カウンセリングSORAの関口です。
これまでの自分自身の人生を振り返るとともに、多くの方々から寄せられた人生相談を思い返す中で、私は「人生をより良く生きるためには、人としての生き方を学ぶことが大切だ」と実感しています。
人としての生き方を知ることで、これから歩むべき道が少しずつ見えてくるからです。
そこで、みなさまの人生に少しでも役立つヒントをお届けできればと思い、人としての生き方に学べる書籍を引用しながらブログを綴っています。
しばらくの間は、「イソップ寓話」からの引用をもとに、生き方について一緒に考えていきたいと思います。
今日の言葉
イソップ寓話より引用
131)逃げた黒丸鳥
ある男が黒丸鳥を捕まえ、足に紐をくくりつけて子どもに与えた。
黒丸鳥は人間と一緒に暮らすのに耐えられず、一瞬放してもらった隙に逃げ出して巣に帰った。ところが、紐が小枝にからまり、飛び立つこともできず、いよいよ死にそうになって独り言して言うには、「ああ、情けない。人間の所で奴隷の生活を嫌がったばかりに、うかうかと命までも失うことになったとは」
さほどでもない危険から逃れようとして、もっと恐ろしい目に遭うような人に、この話は合うだろう。【引用元 岩波文庫 イソップ寓話集 著 イソップ 翻訳 中務哲朗】
外的要因vs内的要因|本質的な問題解決のヒントはここにある
黒丸鳥には、2つの問題がありました。
- 人間の子どもと一緒に暮らしている
- 足に紐をくくりつけられている
黒丸鳥は、子どもと暮らすことに耐えられず、ついに逃げ出しました。
この時点で、1つ目の問題は解決しました。
しかし、2つ目の「足にくくられた紐」はそのままで、結局それが原因で命を落としてしまいます。
この寓話は、人間社会にも通じるところがあると感じます。
たとえば、職場でパワハラ上司に悩まされているとき、問題は次の2つに分けて考えることができます。
- パワハラ上司がいる(外的要因)
- 上司の言動により、心が折れそうになっている(内的要因 例:心のクセ・思考パターンなど)
このような状況では、最も手っ取り早い解決策として「転職する」という方法があります。
転職によって、外的要因である上司の存在を取り除くことができるからです。
もちろん、これは決して悪い選択ではなく、心身を守るうえで必要な行動です。
しかし、実は2つ目の「心の在り方」という内面的な問題は、解決されないまま残っている可能性があります。

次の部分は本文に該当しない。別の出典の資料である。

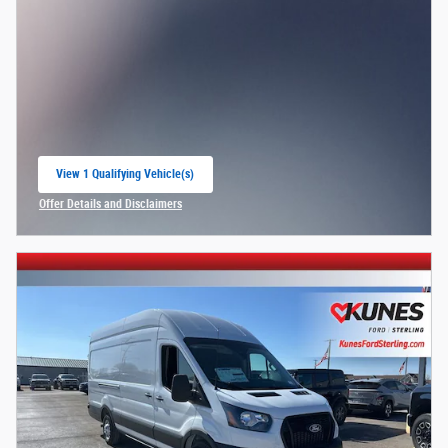
View 1 Qualifying Vehicle(s)
open in same tab
Offer Details and Disclaimers
Open Incentive Modal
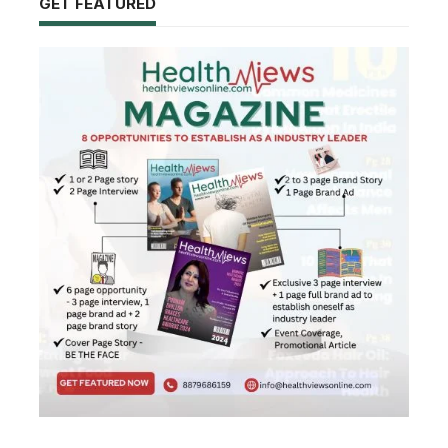
GET FEATURED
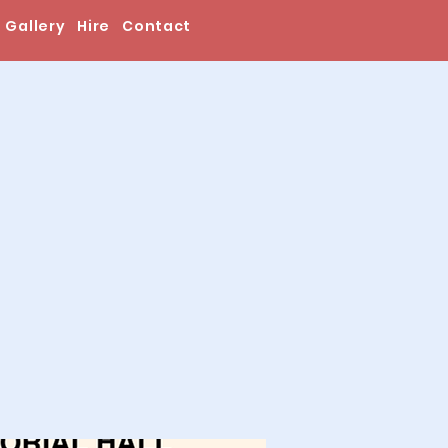
Gallery
Hire
Contact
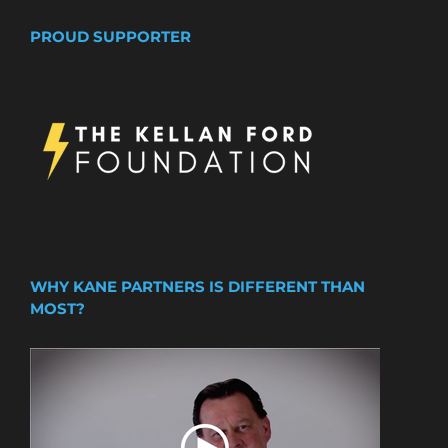
PROUD SUPPORTER
WHY KANE PARTNERS IS DIFFERENT THAN
MOST?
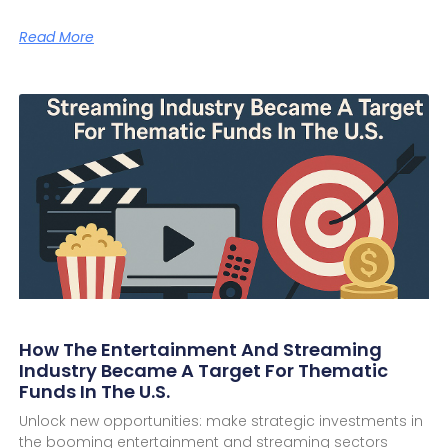
Read More
How The Entertainment And Streaming
Industry Became A Target For Thematic
Funds In The U.S.
Unlock new opportunities: make strategic investments in
the booming entertainment and streaming sectors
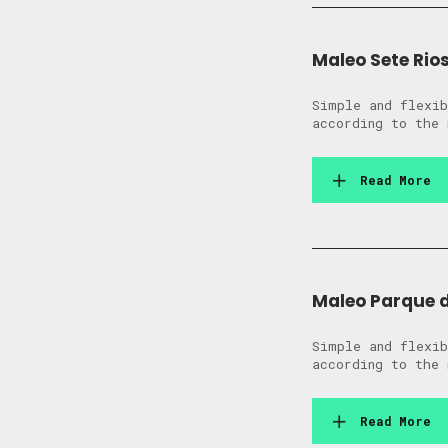
Maleo Sete Rio
Simple and flexib
according to the 
Read More
Maleo Parque 
Simple and flexib
according to the 
Read More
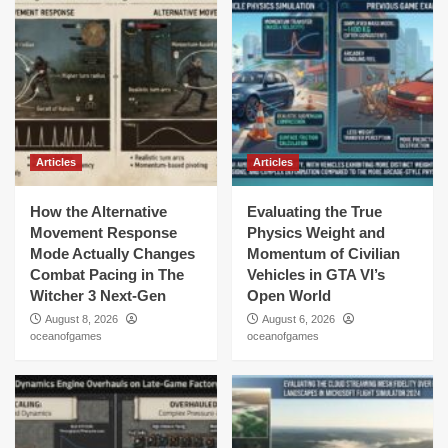
Articles
Articles
How the Alternative
Evaluating the True
Movement Response
Physics Weight and
Mode Actually Changes
Momentum of Civilian
Combat Pacing in The
Vehicles in GTA VI’s
Witcher 3 Next-Gen
Open World
August 8, 2026
August 6, 2026
oceanofgames
oceanofgames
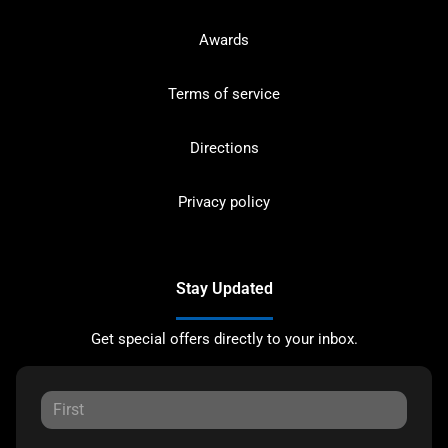
Awards
Terms of service
Directions
Privacy policy
Stay Updated
Get special offers directly to your inbox.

仮に転職先でも、同じようなパワハラ上司に出会ってしまったら、再び同じ問題に直面するかもしれません。
そうなると、本質的な問題は上司ではなく、「威圧的な人に対して心が折れそうになる」という、自分自身の内面にあるのかもしれないと気づく必要があります。
もしその本質に気づけたならば、「威圧的な人に対して、自分はどう振る舞えばよいのか」と学ぶ機会にもなるでしょう。
私たちが抱える問題の多くは、外的な要因と内的な要因が絡み合っているものです。
そして、多くの場合、外的な問題だけを解決すればすべてがうまくいくと思いがちですが、実は内面にこそ根本の原因があることも少なくありません。
だからこそ、両方の側面に目を向けることが、本当の意味での解決につながるのだと思います。
きっと、黒丸鳥も2つの問題の両方に気づけていれば、紐が解かれたときに逃げ出すという選択肢も見つけられたのかもしれません。
イソップ寓話「逃げた黒丸鳥」を読みながら、そんなことを感じました。
今日の問いかけ
「問題を抱えたときに、外的要因と内的要因を切り分けて考えていますか?」
私たちは問題を抱えたとき、多くの場合、外的要因をどうにかしようとします。
しかし、よく考えてみると、「これは問題だ」と認知しているのは自分自身です。
つまり、問題と認識してしまう“内的な要因”こそが、本質であることもあります。
だからこそ、「問題だ」と感じたときには、
「これは誰にとっての問題なのか?」
と、自分自身に問いかけてみることで、外的・内的要因を切り分けて考えることが大切だと思います。